La comunità varesina è stata profondamene toccata dallo sconcertante episodio in cui un giovane di 15 anni è stato torturato in un garage della città da quattro coetanei.
La sua “colpa” pare consista nel rifiuto di consegnare un suo compagno di classe alla banda con la quale l’amico aveva contratto un debito di droga.
Come questo non bastasse alla violenza fisica ora sta aggiungendosi quella fatta di accuse, critiche e dileggio sui social e internet, almeno così riferisce la stampa.
La vicenda – complessa e sconcertante – suscita reazioni giustamente preoccupanti e molte domande.
Di fatto è al centro della questione il tema della educazione verso le giovani generazioni e la responsabilità degli adulti.
Il problema della violenza giovanile interpella profondamente ogni livello e ogni ruolo della società.
Tutti siamo coinvolti in una formidabile sfida educativa. Chi educa non può e non deve esercitare forme di dominio sull’altro, ma deve accompagnarlo verso una sua libertà più vera, cioè liberata da vincoli egoistici e di possesso.
Questo processo non è frutto solo di parole ed indicazioni, ma soprattutto di una testimonianza dell’educatore per una speranza credibile e una verità cercata appassionatamente.
Viene alla mente la posizione dell’Apostolo Paolo «Noi non intendiamo far da padroni sulla vostra fede; siamo invece collaboratori della vostra gioia» (2Cor 1,24).

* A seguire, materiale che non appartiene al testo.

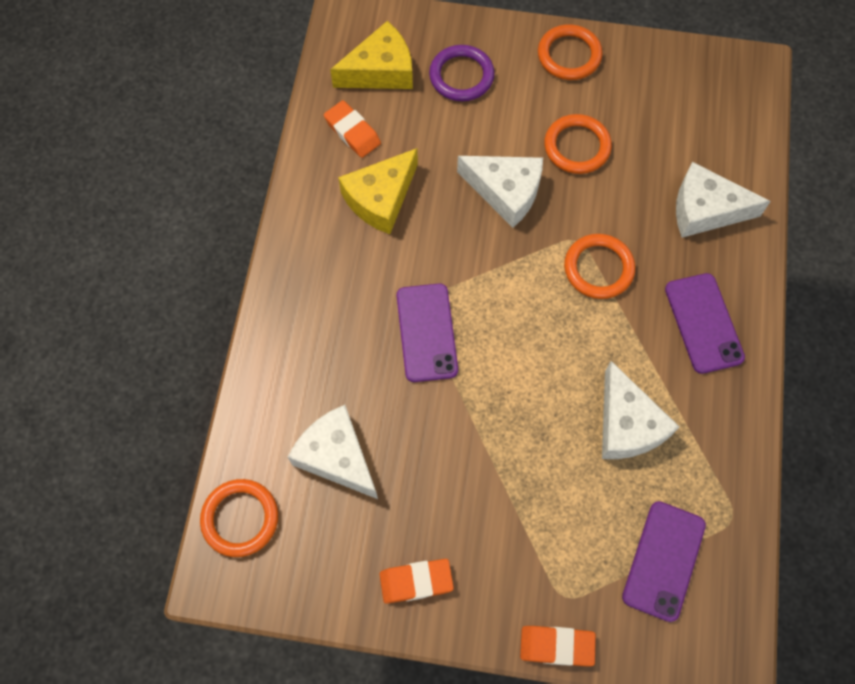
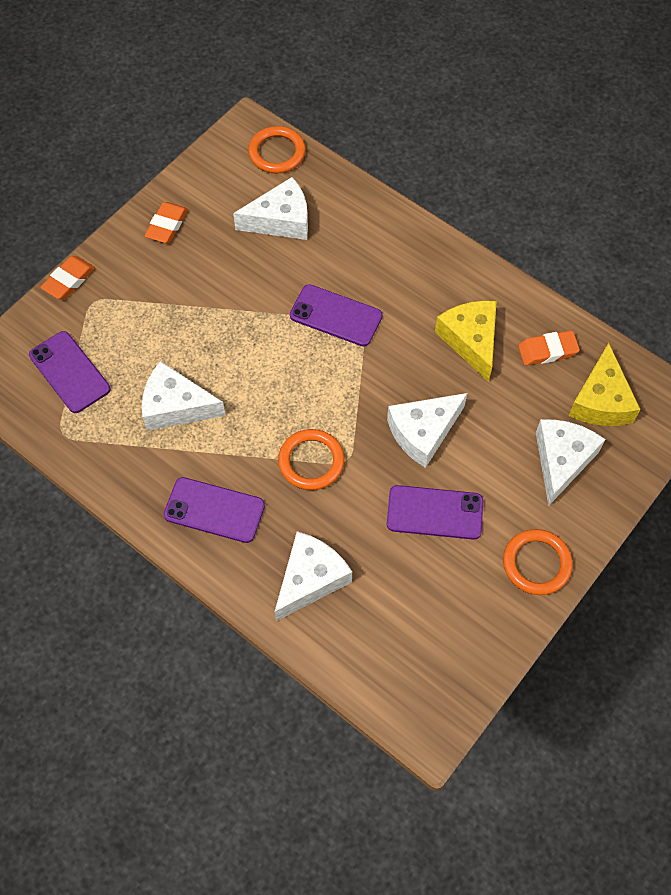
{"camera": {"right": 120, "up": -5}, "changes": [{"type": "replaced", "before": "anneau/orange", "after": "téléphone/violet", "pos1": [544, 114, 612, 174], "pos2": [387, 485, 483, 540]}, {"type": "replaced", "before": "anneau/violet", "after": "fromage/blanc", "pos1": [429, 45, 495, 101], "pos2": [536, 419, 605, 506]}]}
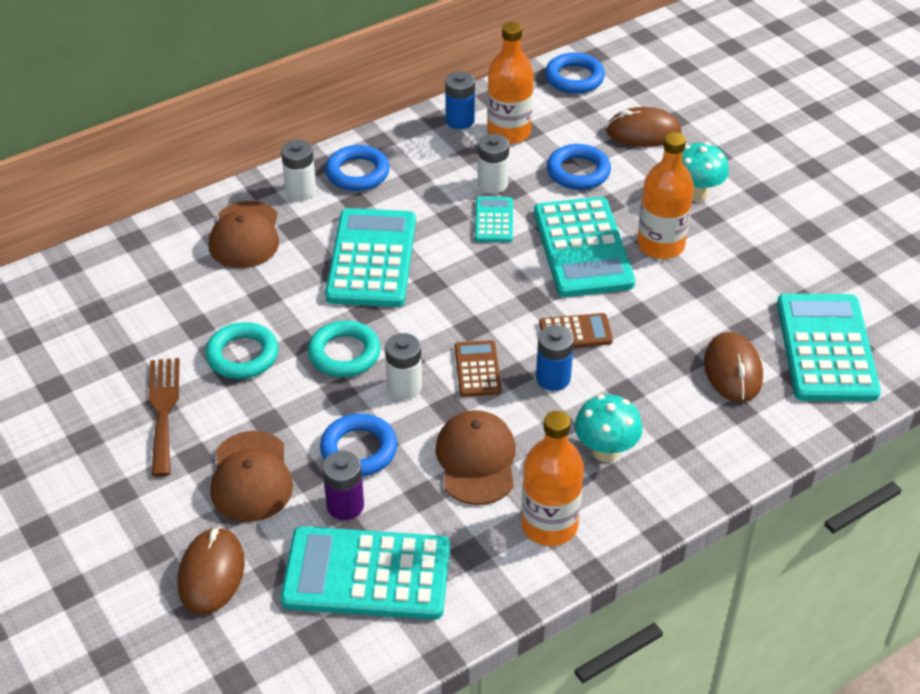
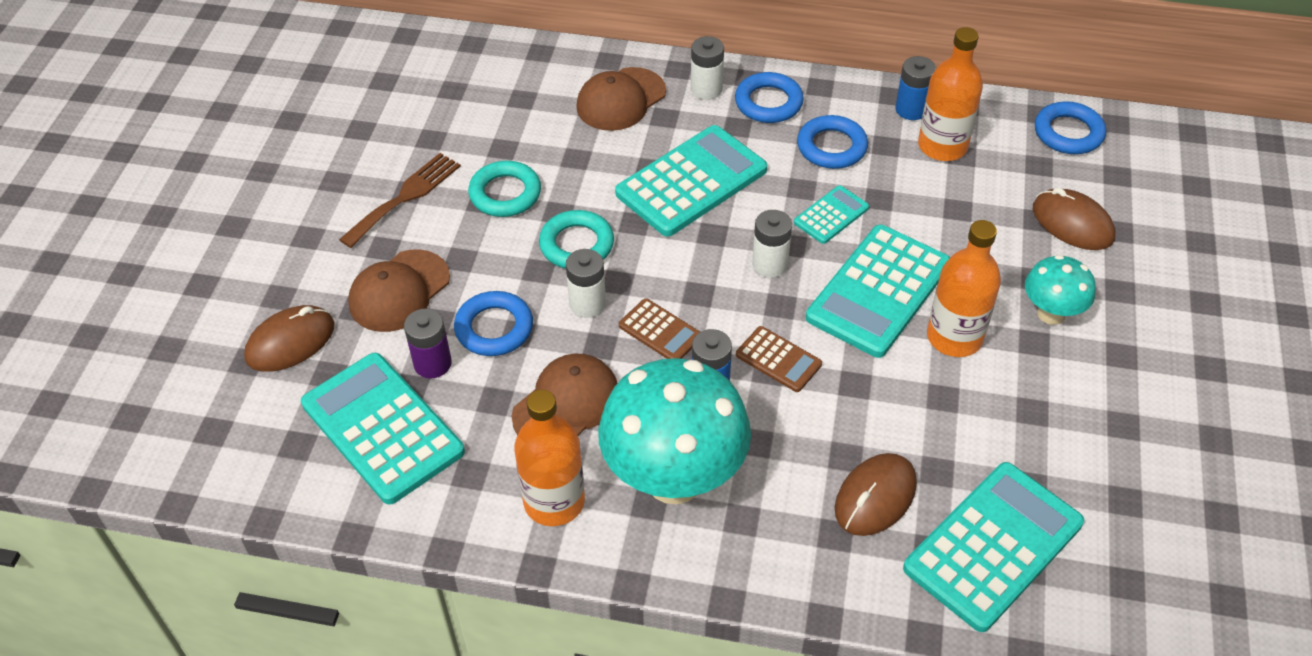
{"camera": {"right": 45, "up": 5}, "changes": [{"type": "resized", "before": "champignon/turquoise", "pos1": [575, 394, 642, 462], "pos2": [598, 358, 751, 504], "scale": 1.96}, {"type": "turned", "before": "calculatrice/marron", "pos1": [455, 340, 502, 397], "pos2": [619, 298, 700, 359], "turn": 90}, {"type": "moved", "before": "pile/blanc", "pos1": [478, 134, 509, 194], "pos2": [752, 210, 792, 278]}, {"type": "moved", "before": "anneau/bleu", "pos1": [547, 144, 611, 190], "pos2": [797, 115, 868, 169]}]}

Nel contesto contraddittorio, individualista e pretenzioso di oggi noi adulti fatichiamo ad indicare ai giovani percorsi sereni e costruttivi, nonché ideali alti che chiedono anche di spendersi e donarsi.
Lo sguardo quasi esclusivamente rivolto su se stessi rende difficile costruire con gli altri un futuro; la pretesa di arrivare come primi non permette di condividere una storia in cui ciascuno fornisce il proprio contributo; una visione inadeguata della società rende indifferenti verso una logica di «buon vicinato» così tanto necessaria; la poca convinzione con cui parliamo di alcuni valori e li viviamo diventa alibi per una cura esasperata del proprio narcisismo a discapito di tutti; la mancanza di accortezza e prudenza permette la invadenza eccessiva di social network nelle nostre relazioni condizionate e – talora – giudicate da tali mezzi tecnologici.
L’inquietudine che condividiamo ci deve spronare ad una seria verifica su come dialoghiamo coi nostri ragazzi, cosa diciamo loro, cosa mostriamo di fatto che vale di più, come gli mostriamo una bellezza ed un bene cui anche loro appartengono.
Gli schemi culturali della società mondana si dimostrano sempre più fallimentari in ordine alla dimensione matura e compiuta dalla persona.
Accogliamo la domanda di senso e di verità che ci viene dalle giovani generazioni. Non lasciamole nell’incertezza. Stabiliamo alleanze educative che permettano loro di crescere sentendosi soggetti di una cura.
Famiglia, Scuola, Comunità Cristiana, Istituzioni collaborino fattivamente per percorrere un cammino esigente ed appassionato degno degli Uomini.